Un plan en quatre points

Voici brièvement les grandes mesures à prendre par le secteur de l’aérospatiale et de la défense dans son parcours vers la carboneutralité :

  • Premièrement, quantifier et analyser le profil des émissions de l’organisation dans l’ensemble de la chaîne de valeur, y compris les émissions de portée 3, en collaborant avec des fournisseurs et des coalitions sectorielles. Les émissions de portée 3, ou indirectes, représentent près de 70 % des émissions du secteur.

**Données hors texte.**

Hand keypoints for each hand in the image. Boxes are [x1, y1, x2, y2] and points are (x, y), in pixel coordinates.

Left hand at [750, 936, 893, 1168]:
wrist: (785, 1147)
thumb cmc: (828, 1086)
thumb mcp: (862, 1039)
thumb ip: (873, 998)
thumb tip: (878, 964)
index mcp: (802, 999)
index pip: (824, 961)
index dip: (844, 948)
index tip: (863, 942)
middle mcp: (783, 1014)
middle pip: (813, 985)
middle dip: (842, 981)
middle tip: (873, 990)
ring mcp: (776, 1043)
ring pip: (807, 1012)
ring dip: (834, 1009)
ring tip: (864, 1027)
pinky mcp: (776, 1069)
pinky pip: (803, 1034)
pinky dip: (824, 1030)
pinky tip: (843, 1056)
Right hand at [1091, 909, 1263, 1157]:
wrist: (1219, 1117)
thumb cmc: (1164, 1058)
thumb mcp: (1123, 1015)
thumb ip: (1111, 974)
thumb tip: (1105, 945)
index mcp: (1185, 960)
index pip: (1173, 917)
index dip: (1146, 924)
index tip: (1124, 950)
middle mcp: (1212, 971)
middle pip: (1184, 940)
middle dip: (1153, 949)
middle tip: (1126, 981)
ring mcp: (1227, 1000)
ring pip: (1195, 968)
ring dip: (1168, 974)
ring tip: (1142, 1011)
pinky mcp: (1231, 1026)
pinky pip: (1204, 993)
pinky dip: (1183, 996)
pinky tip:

Produites par le fonctionnement ou l’utilisation du matériel et des systèmes compris dans diverses pièces fabriquées, elles ne sont pas provoquées par l’entreprise elle-même, ni par une entité qui lui appartient ou qu’elle contrôle.
  • Deuxièmement, travailler avec des fournisseurs de tous les niveaux et les encourager à établir leurs propres cibles de réduction des émissions.
  • Troisièmement, mettre au point des avions écoénergétiques et veiller à ce que les CAD soient techniquement et commercialement viables.
  • Quatrièmement, investir dans des technologies propres pour activer la décarbonation dans le secteur.

Pour réduire les émissions, les fabricants d’équipement d’origine investissent déjà dans la mise au point de nouveaux avions et moteurs électrique et à hydrogène; ainsi, un important avionneur a réaffirmé récemment son intention de lancer un avion commercial à hydrogène d’ici 2035.3 En vertu d’un partenariat public-privé, la NASA et un autre grand avionneur ont annoncé récemment leur collaboration en vue de construire et de tester un monocouloir à faibles émissions, dont le premier vol d’essai aura lieu en 2028.4

Certains pays prévoient aussi adopter des avions militaires moins énergivores, électriques et à hydrogène pour décarboniser leur parc aérien. Par exemple, la Royal Air Force du Royaume-Uni, qui veut devenir la première force aérienne carboneutre du monde d’ici 2040, a récemment testé le RAF Voyage, variante militaire de l’Airbus A330, alimenté entièrement par un CAD.5

Les CAD sont considérés comme la façon la plus rapide de décarboniser sans devoir modifier considérablement l’infrastructure des avions ou du matériel. Comparativement aux carburéacteurs classiques qu’ils remplacent, les biocarburants peuvent réduire en moyenne les émissions de carbone dans une proportion pouvant atteindre 80 % selon la matière première et la technologie utilisées pour les produire.6 En 2020, le gouvernement britannique a révisé ses normes relatives aux carburants d’aviation pour les avions militaires en permettant l’ajout d’un CAD au carburéacteur jusqu’à concurrence de 50 %, comme c’est le cas dans le secteur de l’aviation commerciale.7

L'an dernier, le secteur canadien de l’aviation s’est mobilisé pour fonder le Conseil canadien des carburants d’aviation durables (C-SAF) afin d’accélérer l’adoption des CAD au Canada.8 Tous les pays auront toutefois du mal à atteindre les objectifs ambitieux d’ajout de CAD aux carburéacteurs en raison de la disponibilité limitée des matières premières. Si les CAD représentent une option rapide, il reste cependant beaucoup à accomplir pour faire avancer les choses.

Le succès du parcours vers la décarbonation dépend de la collaboration des parties prenantes, d’un engagement réel, d’un investissement suffisant et d’un plan de transition judicieux et bien défini.

1 Conflict and Environment Observatory, « Estimating the Military’s Global Greenhouse Gas Emissions », novembre 2022.
2 Statista.
3 Airbus, « Airbus reveals hydrogen-powered zero-emission engine », 30 novembre 2022.
4 Bloomberg, « Boeing Hints New Jet It’s Testing With NASA Could Replace 737 Max », 25 janvier 2023.
5 Ministère de la Défense du Royaume-Uni, « Royal Air Force completes world-first sustainable fuel military transporter flight », 18 novembre 2022.
6 Ibid.
7 Ibid. et IATA.
8 Conseil canadien des carburants d’aviation durables.